Questões de estudo:
a – Com base no texto sobre licopeno e vitamina A, explique por que o licopeno é considerado um potente antioxidante protetor da camada celular. Responda em uma a três frases.
b – Relacione todos os estados brasileiros nos quais, de acordo com o texto sobre licopeno e vitamina A, os inquéritos bioquímicos confirmam que a deficiência de vitamina A é um problema de saúde pública.
c – Transcreva fielmente o trecho do texto sobre licopeno e vitamina A que vai de “O licopeno, um” a “produtos alimentícios (Olson2).”.
------ Texto da página
O licopeno, um carotenóide com importante função fisiológica, é responsável pela coloração vermelho-alaranjada de frutas e hortaliças nas quais está presente. Esse carotenóide não tem atividade de provitamina A, mas tem um efeito protetor direto contra radicais livres, sendo considerado um potente antioxidante protetor da camada celular por reação com os radicais peróxidos e com o oxigênio molecular, principalmente (Moritz & Tramonte3). O β-caroteno, por sua vez, além de possuir atividade provitamina A, apresenta propriedades antioxidantes, protegendo o corpo contra certas doenças, retardando o envelhecimento, além de ser utilizado como corante natural para produtos alimentícios (Olson2).
A deficiência de vitamina A (DVA) é considerada um problema grave em mais de sessenta países. Em todo o mundo, estima-se que cerca de 4,4 milhões de pré-escolares sofram com os sinais clínicos da carência de vitamina A e que 127 milhões apresentem a deficiência na forma subclínica. Mesmo os inquéritos nacionais sendo escassos, no Brasil, a prevalência de DVA está estimada entre 16 e 74% em crianças menores de seis anos (West Jr4). Os inquéritos bioquímicos disponíveis no Brasil confirmam que a DVA é um problema de saúde pública nos estados de São Paulo, Minas Gerais, Pernambuco, Paraíba, Bahia e Amazonas (Ramalho et al.5, 2002).
------------
------ Dados registrados
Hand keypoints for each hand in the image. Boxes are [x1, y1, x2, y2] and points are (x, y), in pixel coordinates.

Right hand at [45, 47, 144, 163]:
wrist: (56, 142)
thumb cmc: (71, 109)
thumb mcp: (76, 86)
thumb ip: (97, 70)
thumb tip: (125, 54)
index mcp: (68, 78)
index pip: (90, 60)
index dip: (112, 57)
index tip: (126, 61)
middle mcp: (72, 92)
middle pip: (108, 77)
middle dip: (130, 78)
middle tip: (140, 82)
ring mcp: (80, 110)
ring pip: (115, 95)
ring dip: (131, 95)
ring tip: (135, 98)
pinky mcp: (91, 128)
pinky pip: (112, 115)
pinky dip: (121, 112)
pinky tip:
------------
Respostas por tarefa:
a – O licopeno é considerado um potente antioxidante protetor da camada celular porque reage principalmente com os radicais peróxidos e com o oxigênio molecular. Desse modo, exerce um efeito protetor direto contra radicais livres.

b – São Paulo, Minas Gerais, Pernambuco, Paraíba, Bahia e Amazonas.

c –
O licopeno, um carotenóide com importante função fisiológica, é responsável pela coloração vermelho-alaranjada de frutas e hortaliças nas quais está presente. Esse carotenóide não tem atividade de provitamina A, mas tem um efeito protetor direto contra radicais livres, sendo considerado um potente antioxidante protetor da camada celular por reação com os radicais peróxidos e com o oxigênio molecular, principalmente (Moritz & Tramonte3). O β-caroteno, por sua vez, além de possuir atividade provitamina A, apresenta propriedades antioxidantes, protegendo o corpo contra certas doenças, retardando o envelhecimento, além de ser utilizado como corante natural para produtos alimentícios (Olson2).